Thursday, December 17, 2009
Russell's Muscle Could Provide Miracle on Broad Street
The inevitable happened in South Philadelphia last Friday as Flyers head coach John Stevens got the axe. At 13-11-1, the Chris Pronger–led Flyers—expected to make a serious run at the Stanley Cup this season—had plummeted through the Eastern Division standings, losing eight of their last nine games before Stevens' firing. Replacing him is former Carolina Hurricanes coach Peter Laviolette, who led the Canes to a Cup victory in 2006. But the maddeningly inconsistent and perenially underachieving Flyers promptly got blown out in their first game under Laviolette, surrendering eight goals at home to a Washington Capitals squad playing without Alexander Ovechkin.

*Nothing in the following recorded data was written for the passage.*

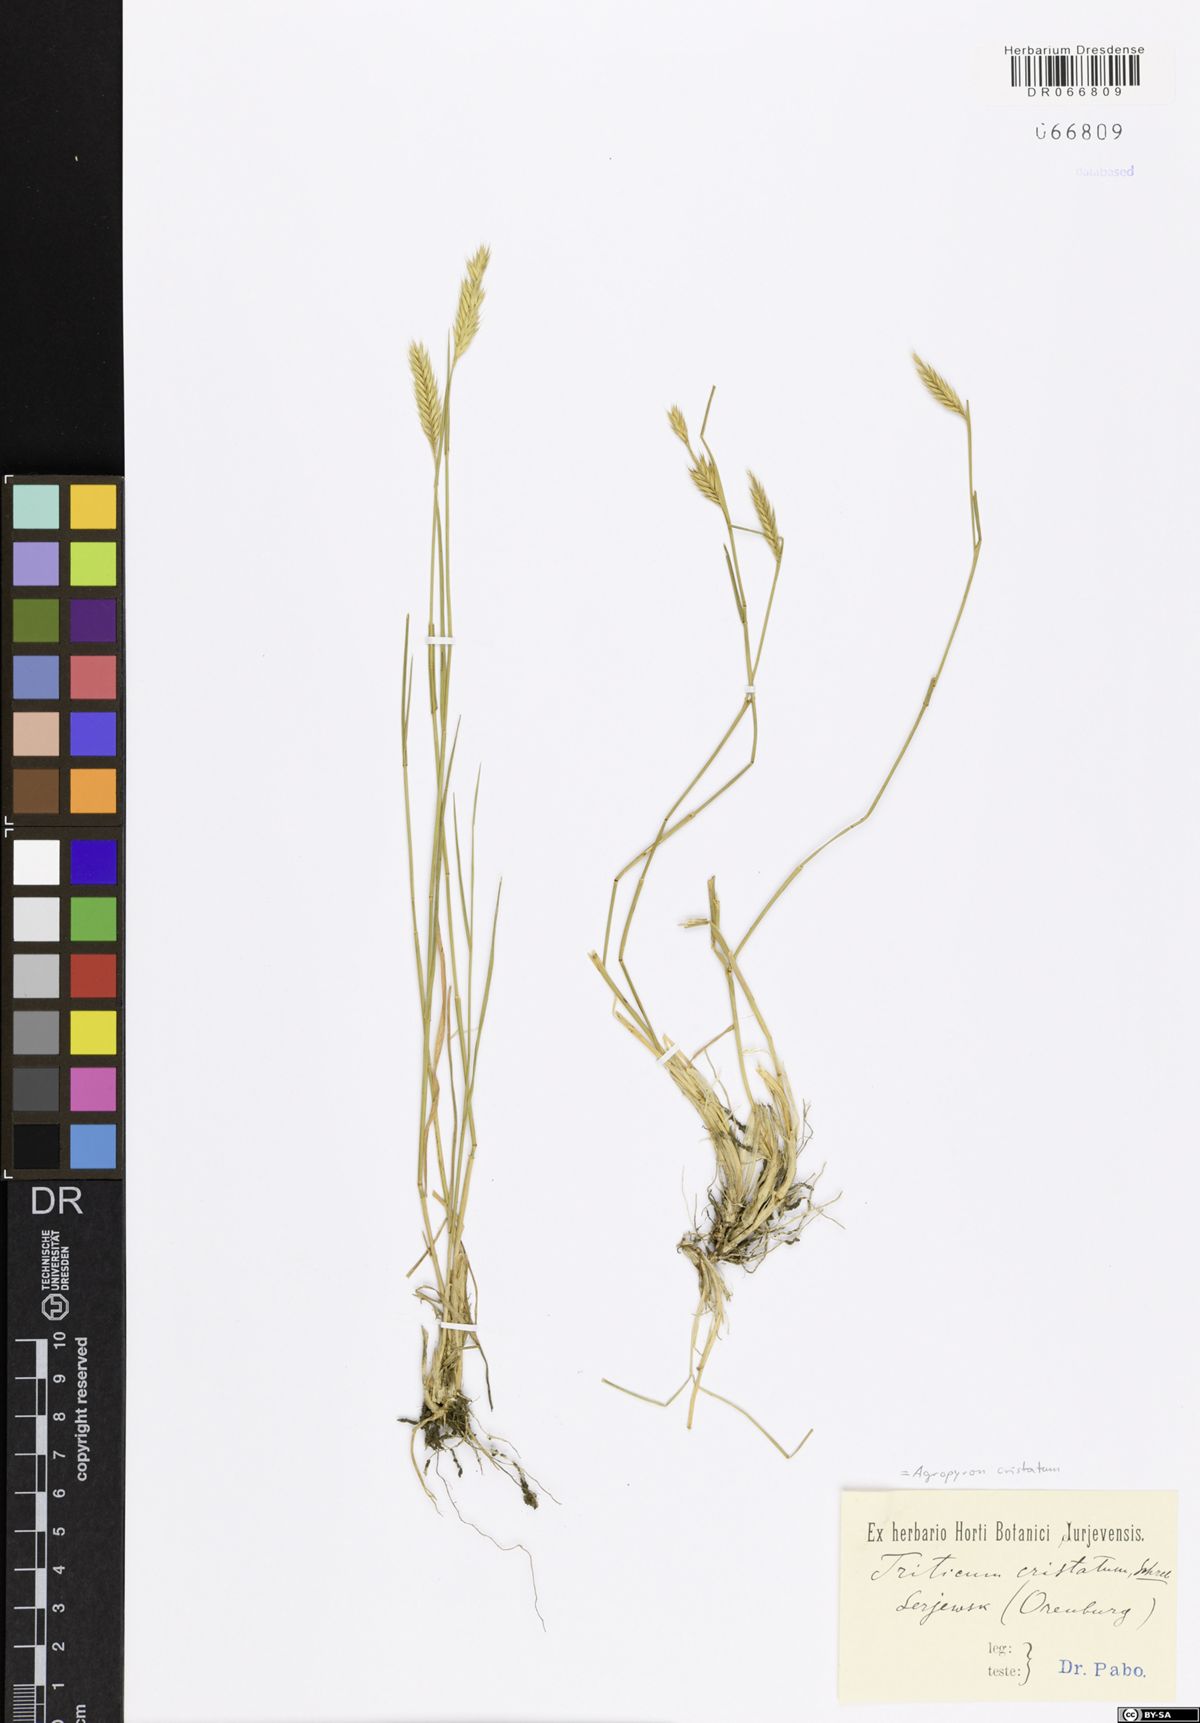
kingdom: Plantae
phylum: Tracheophyta
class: Liliopsida
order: Poales
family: Poaceae
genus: Agropyron
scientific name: Agropyron cristatum
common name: Crested wheatgrass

Now a bewildering 2-5 since the coaching change, the wheels have completely come off this Flyers team, and it needs nothing short of a miracle to turn its fortunes around.
So I can't understand why Flyers brass didn't just replace John Stevens with Kurt Russell instead of Laviolette. Yes, Laviolette has solid credentials, but the Flyers clearly aren't responding to his direction and have proved themselves overmatched in nearly every game over the last month. Kurt Russell, however, worked a genuine hockey miracle in getting a down-and-out, listless long-shot to win Olympic gold. Who cares that he did it in a movie and likely knows nothing about actual hockey strategy? The Flyers would probably skate their butts off for a Hollywood celebrity—certainly more than they're currently doing for a legitimate head coach. Kurt Russell not only brings both star power and the inspirational aura of the late Herb Brooks to the Philadelphia bench—he also brings the survivability of R.J. MacReady, the machismo of Snake Plissken, the ruthlessness of Todd 3465, the courage of Bull McCaffrey, the persuasiveness of Rudy Russo, and the leadership of Captain Ron.
Once a proud and feared franchise, the Flyers, both this season and over this decade, have become an object of derision and predictable failure. But Kurt Russell could reverse all that by utilizing his rugged on-screen personas to lead this reeling squad to a surprise Stanley Cup victory. Not to mention—considering the long line of unimpressive, and sometimes absent, coiffures of such former Flyers coaches as Mike Keenan, Bob McCammon, Wayne Cashman, and Craig Ramsay—Kurt Russell would provide the franchise with, unquestionably, the greatest head of hair ever seen behind its bench, especially if he grows it back to Escape From New York length. Sure, Peter Laviolette possesses an admirable hairdo, but we're talking about the most lustrous mane in Hollywood. Let's face it: a coach with great hair is going to inspire confidence in his players—and the rudderless Flyers are playing right now like they're led by Colonel Kurtz.
And, as Hollywood's foremost eye-patch actor—he's worn an eye patch for two separate roles in three different films—Russell with one eye behind black vinyl would be the most intimidating head coach in hockey. No Flyer would dare take a lazy shift with a maniacal-looking coach prowling the bench as if it were the deck of a man-of-war, and all other coaches throughout the league would shudder impotently in his presence.
For good measure, Russell could even hire long-time squeeze Goldie Hawn as assistant coach. Not just nepotism—Hawn proved herself able coaching material in Wildcats and knows how to reach testosterone-laden jocks.
All a wild-haired, eye-patched Kurt Russell need do to lead the Philadelphia Flyers to the Cup is to look good, act mean, and reprise his words as Big Trouble in Little China's Jack Burton: "[I] feel pretty good. I'm not...uh...I'm not scared at all. I just feel kind of...feel kind of invincible," and they'd follow him through the depths of hell.
It ain't Fred Shero's "Win now and we walk together forever"...but the Flyers need a miracle-worker.